Something Missing from This World: Contemporary Yazidi Poetry

The cover to Something Missing from This World: Contemporary Yazidi Poetry

Dallas. Phoneme Media / Deep Vellum. 2024. 225 pages.

“In the camp’s kindergarten / I asked each child to draw something missing from this world,” a poem begins in this new anthology of Yazidi poetry. “Each child drew themselves!” In this titular poem, Zêdan Xelef, a poet, translator, and one of the editors of the collection, describes scenes from a kindergarten in a camp for internally displaced people, capturing the struggles, exasperation, and resilience of Yazidi children and adults while they wait as refugees for whatever their next steps are.

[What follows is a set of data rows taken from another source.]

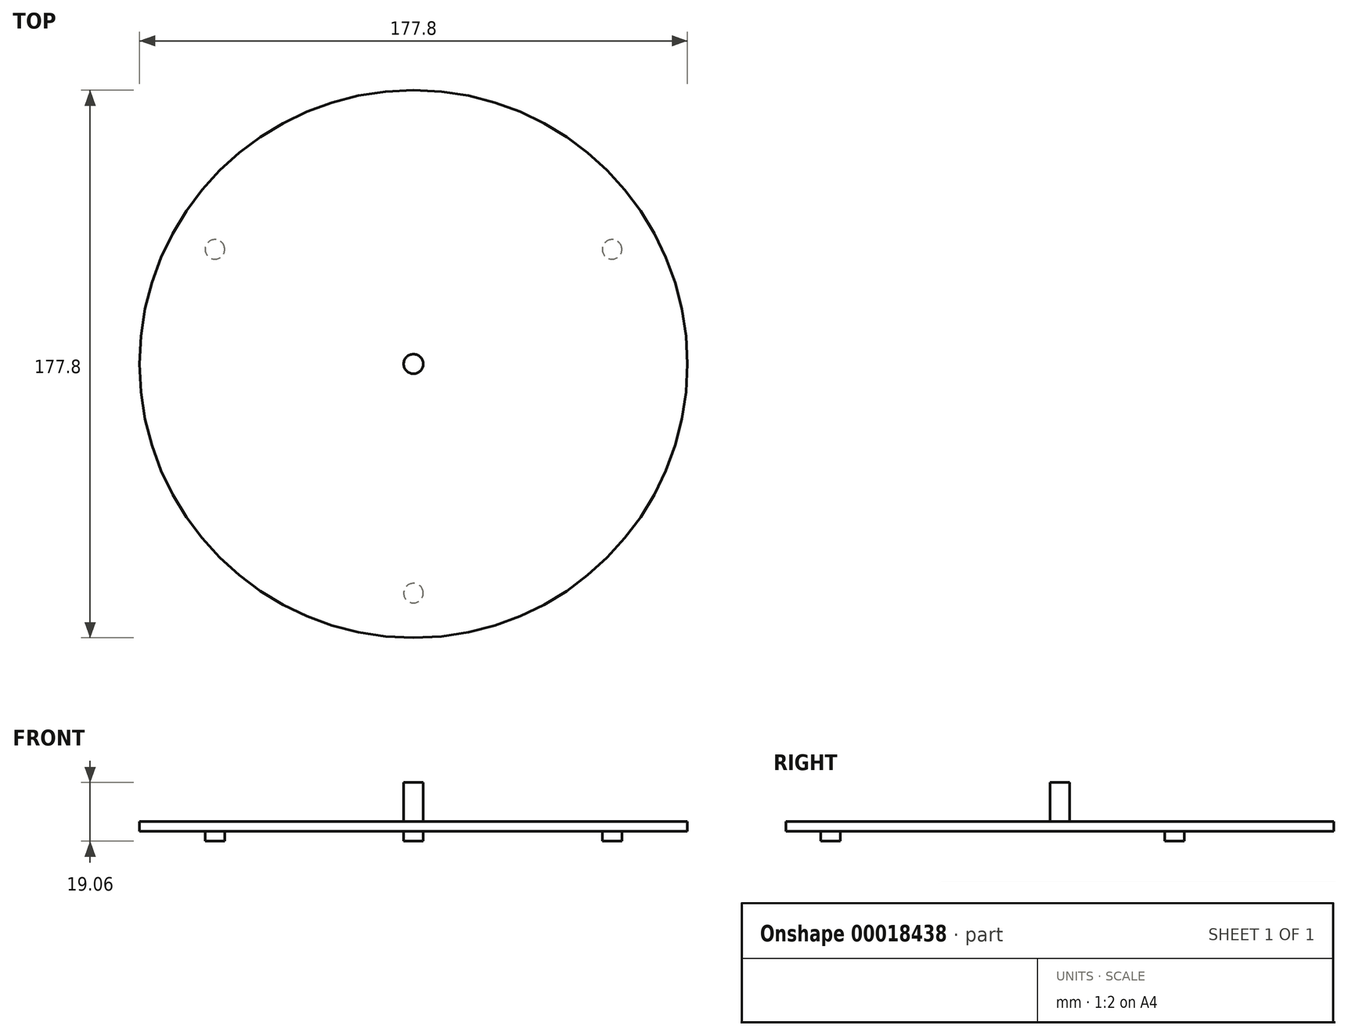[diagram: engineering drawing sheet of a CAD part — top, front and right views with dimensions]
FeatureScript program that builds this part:
annotation { "Feature Type Name" : "Feature", "Feature Type Description" : "" }
export const myFeature = defineFeature(function(context is Context, id is Id, definition is map)
    precondition{}
    {
        {
            var Q0;
            Q0=qCreatedBy(makeId("Top.planeOp"),FACE);
            var sketch = newSketch(context, id + "F0", { "sketchPlane" : qUnion([Q0])});
            skCircle(sketch, "E0", {"center": v(0, 0) * mm, "radius": 88.9 * mm});
            skSolve(sketch);
        }
        {
            var Q0;
            Q0=makeQuery(id+"F0.imprint","IMPRINT",FACE,{"disambiguationData":[TD([[makeQuery(id+"F0.imprint","IMPRINT",EDGE,{"derivedFrom":sQuery(id+"F0.wireOp",EDGE,"E0")}),1.0]])]});
            extrude(context, id + "F1", {"entities" : qUnion([Q0]), "depth" : 3.17 * mm});
        }
        {
            var Q0;
            Q0=makeQuery(id+"F1.opExtrude","CAP_FACE",FACE,{"disambiguationData":[OSD([sQuery(id+"F0.wireOp",EDGE,"E0")])],"isStart":false});
            var sketch = newSketch(context, id + "F2", { "sketchPlane" : qUnion([Q0])});
            skCircle(sketch, "E1", {"center": v(0, 0) * mm, "radius": 3.18 * mm});
            skSolve(sketch);
        }
        {
            var Q0;
            Q0=makeQuery(id+"F2.imprint","IMPRINT",FACE,{"disambiguationData":[TD([[makeQuery(id+"F2.imprint","IMPRINT",EDGE,{"derivedFrom":sQuery(id+"F2.wireOp",EDGE,"E1")}),1.0]])]});
            extrude(context, id + "F3", {"entities" : qUnion([Q0]), "operationType" : NewBodyOperationType.ADD, "depth" : 12.7 * mm});
        }
        {
            var Q0;
            Q0=makeQuery(id+"F1.opExtrude","CAP_FACE",FACE,{"disambiguationData":[OSD([sQuery(id+"F0.wireOp",EDGE,"E0")])],"isStart":false});
            var sketch = newSketch(context, id + "F4", { "sketchPlane" : qUnion([Q0])});
            skCircle(sketch, "E2.cCircle", {"center": v(0, 0) * mm, "radius": 74.4 * mm, "construction": true});
            skLineSegment(sketch, "E2.0", {"start": v(64.44, 37.2) * mm, "end": v(0, -74.4) * mm});
            skLineSegment(sketch, "E2.1", {"start": v(0, -74.4) * mm, "end": v(-64.44, 37.2) * mm});
            skLineSegment(sketch, "E2.2", {"start": v(-64.44, 37.2) * mm, "end": v(64.44, 37.2) * mm});
            skSolve(sketch);
        }
        {
            var Q0;
            Q0=makeQuery(id+"F4.imprint","IMPRINT",FACE,{"disambiguationData":[TD([[makeQuery(id+"F4.imprint","IMPRINT",EDGE,{"derivedFrom":sQuery(id+"F4.wireOp",EDGE,"E2.0")}),1.0]])]});
            var sketch = newSketch(context, id + "F5", { "sketchPlane" : qUnion([Q0])});
            skPoint(sketch, "E3.0", {"position": v(64.44, 37.2) * mm});
            skPoint(sketch, "E4.0", {"position": v(0, -74.4) * mm});
            skPoint(sketch, "E5.0", {"position": v(-64.44, 37.2) * mm});
            skCircle(sketch, "E6", {"center": v(64.44, 37.2) * mm, "radius": 3.18 * mm});
            skCircle(sketch, "E7", {"center": v(-64.44, 37.2) * mm, "radius": 3.18 * mm});
            skCircle(sketch, "E8", {"center": v(0, -74.4) * mm, "radius": 3.18 * mm});
            skSolve(sketch);
        }
        {
            var Q0;
            Q0 = qSketchRegion(id + "F5", true);
            extrude(context, id + "F6", {"entities" : qUnion([Q0]), "operationType" : NewBodyOperationType.ADD, "oppositeDirection" : true, "depth" : 6.35 * mm});
        }
    });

Something Missing from This World draws on poetry written in multiple languages and translated into English by eleven Yazidi poets who survived the genocide by the Islamic State. Yazidis practice their own monotheistic religion, Yazidism, and have faced continuous persecution since the spread of Islam in the seventh and eighth centuries. In 2014 the Islamic State seized control of Shingal (also known as Sinjar), a city in Iraq with a majority Yazidi population, murdered five thousand Yazidi men, and forced seven thousand Yazidi women and girls into sex slavery. Four hundred thousand Yazidis were forcibly displaced. Many still live in camps today.

This anthology documents the experiences of many Yazidis, who now live in different parts of the world. The reader is taken from camps for internally displaced people to life before and life after the genocide. There are everyday scenes that could be anywhere, such as how Sahba Dexîl writes, “Our home boasts a big, beautiful clock / Made in China / We drape it in old-fashioned cloth.” There are also descriptions of the dismal tedium of life in the camps, such as in Janan Dakhil’s “How Can I?”: “In my homeland / only the tent witnesses / How miserable the walls are / With nothing to lean on / My sorrow outgrows my tent / I belong to winter / And boredom finds its dwelling within me.”

In her 1993 introduction to the anthology Against Forgetting: Twentieth-Century Poetry of Witness, Carolyn Forché defines “poetry of witness” as existing between the personal and political, written by poets who have endured extreme conditions, from exile and censorship to war and torture. Something Missing from This World is poetry of witness—a collection that bears witness to a genocide but also acts as a testament to the resilience of a people in the face of horrific circumstances. (Editorial note: Forché’s interview on the poetry of witness, “‘An Inexhaustible Responsibility for the Other,’” appeared in the January 2017 issue of WLT.)